IN these interesting days of the Duterte era, there is in some industries an unusual mood, a combination of sincere optimism and deep uncertainty. The best way to describe it, perhaps, is a feeling that good things will happen under Duterte, but at the same time, the feeling is tempered with a bit of apprehension over what those things might actually be.
This is certainly the case for the local auto industry, which is one of the most vibrant business sectors in the country now. In front of the public or the media, the message from virtually every industry player is the same: 2016 was a great year, we’re excited about 2017, and we are sure we’re going to do even better.
But offstage, the conversations that take place around the banquet table, at the bar, or outside, in the smoking area, have a different tone. The optimism is real; no one believes their business is going to diminish or that industry growth, as a whole, will slow, but nearly everyone admits that it is nearly impossible to forecast growth for this year or the next few years.
There are four issues of current concern to the automotive sector: The proposed increase in the vehicle excise tax, the proposed increase in the fuel excise tax, the Duterte administration’s policy (or lack thereof) with respect to supporting the local automotive industry, and finally, albeit to a lesser extent than the others, government policy toward public transportation.
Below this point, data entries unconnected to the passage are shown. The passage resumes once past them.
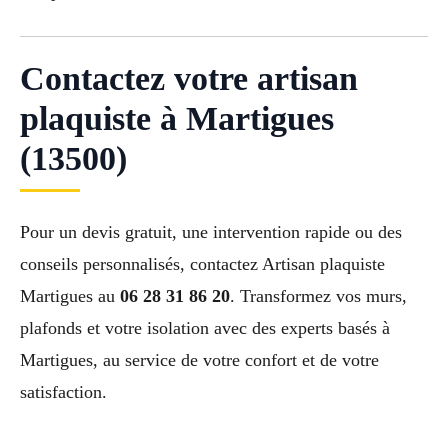
Contactez votre artisan
plaquiste à Martigues
(13500)
Pour un devis gratuit, une intervention rapide ou des
conseils personnalisés, contactez Artisan plaquiste
Martigues au
06 28 31 86 20
. Transformez vos murs,
plafonds et votre isolation avec des experts basés à
Martigues, au service de votre confort et de votre
satisfaction.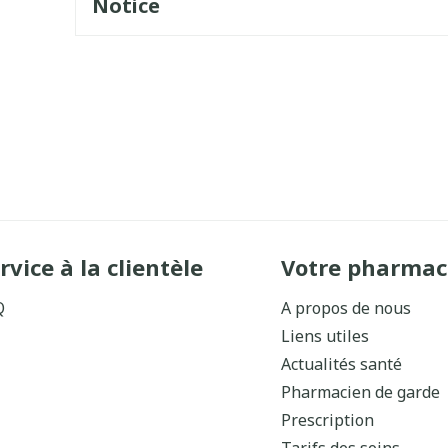
Notice
rvice à la clientèle
Votre pharmac
Q
A propos de nous
Liens utiles
Actualités santé
Pharmacien de garde
Prescription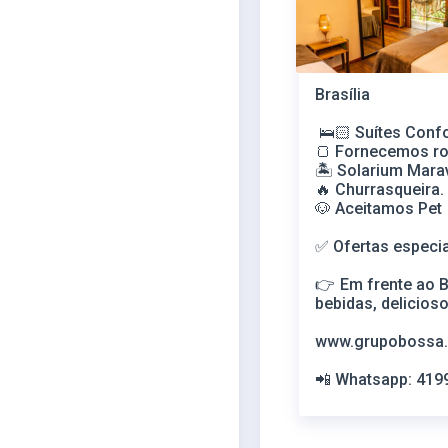
Brasília
🛌🏻 Suítes Confor
🍞
Fornecemos ro
🏝️ Solarium Mara
🔥
Churrasqueira.
🐶 Aceitamos Pet
✅ Ofertas especi
👉 Em frente ao 
bebidas, delicioso
www.grupobossa
📲 Whatsapp: 41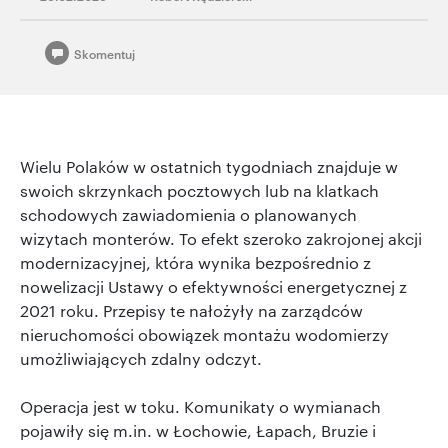
Skomentuj
Wielu Polaków w ostatnich tygodniach znajduje w
swoich skrzynkach pocztowych lub na klatkach
schodowych zawiadomienia o planowanych
wizytach monterów. To efekt szeroko zakrojonej akcji
modernizacyjnej, która wynika bezpośrednio z
nowelizacji Ustawy o efektywności energetycznej z
2021 roku. Przepisy te nałożyły na zarządców
nieruchomości obowiązek montażu wodomierzy
umożliwiających zdalny odczyt.
Operacja jest w toku. Komunikaty o wymianach
pojawiły się m.in. w Łochowie, Łapach, Bruzie i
The suggested adjustment to the original vehicle excise tax proposal, which would raise the maximum price for cars subject to the lowest tax rate from P600,000 to P1 million, softened some attitudes toward the Department of Finance’s plan, but the balance of opinion is that the excise tax initiative is still unfair and even a bit irrational.
“Obviously, the government needs to raise revenue, especially if it is going to lower income taxes,” one executive told me. “But we feel like we’re just low-hanging fruit, and they really haven’t thought this through. It doesn’t make sense to pitch the tax plan as both a revenue-generating measure and a vehicle or traffic-reduction measure.”
The problem is this: The luxury car market—brands like BMW (where I spent most of my career), Mercedes, Volvo, Porsche, Audi, Jaguar, etc.—is largely insulated from economic changes. There is a small but reliable market for high-end cars, made up of customers who are wealthy enough to afford them no matter what the larger economy is doing, and an increase in the vehicle excise tax, even if it hits the high-end market the hardest, is not enough to diminish it. Revenue to the government will increase, certainly, but only by a small amount, given the relatively low volume of sales.
At the same time, taxes are being kept low on less expensive cars; therefore, there is no real financial disincentive to buying a car for customers in that market. Because the tax is relatively low, so is the additional revenue the government realizes from it, unless the volume of sales increases by a significant amount—which in turn, completely defeats the “vehicle reduction” intent of the new tax plan.
A similar contradiction is perceived with the proposed fuel excise tax increase, which is also being proposed as both a revenue-generating and traffic-reduction measure. First, there are too many exemptions—for public transit vehicles, service vehicles like school transports, and some commercial vehicles—granted to segments that have relatively constant traffic volume.
“Right there, they’re completely ignoring the contribution to congestion from all those to focus on private cars, which is only doing the job halfway, if reducing traffic volume is a serious objective,” a representative from a Japanese automaker told this writer.
Over the short term, higher fuel taxes may lead to a drop in traffic, but “as early as the next model year, we’re coming out with engines that are significantly more fuel-efficient than what is available this year,” he said. “And that trend toward greater fuel economy is going to continue.” That means that if traffic volume remains constant, revenue from fuel taxes is going to gradually decline. On the other hand, if the fuel economy of new cars improves at a rate faster than the annual inflation-indexed increase in fuel excise taxes, ownership will be more affordable, and the number of cars will increase. Government revenues from fuel taxes will increase as well, but again, just as with the vehicle excise tax, they will do so at the expense of the objective to reduce traffic congestion.
One suggestion made by several auto executives was that the fuel and vehicle excise tax proposals be separated from the larger tax reform package. “Everything is part of one proposal,” one dealership manager observed. “It doesn’t seem like these measures got the attention they really deserve because of that, and that’s probably true of other parts of the tax package as well. Better that they break it up, and deal with the issues individually.”
Given that the focus of the administration is on its tax reform plan, broader policy toward developing the auto industry is being completely ignored at this point. “The government is really missing an opportunity right now,” the president of one local auto group said. “There are several manufacturers that are taking a close look at the Philippines, at the very least as a new market and in some cases as a possible manufacturing location, but no one has any idea what the government’s intentions are. If they wait too long, they’ll go elsewhere.”
For the local players, the safest course seems to be to “wait and see;” dealer networks are still expanding and sales forecasts—though presented with stronger disclaimers about their margins of error—are still positive, but all this activity is the result of planning over the last two to three years, and not from clear signals from the current government. If there aren’t any of those clear signals forthcoming within the next few months, the rosy outlook for the local auto sector may begin to lose a bit of its luster.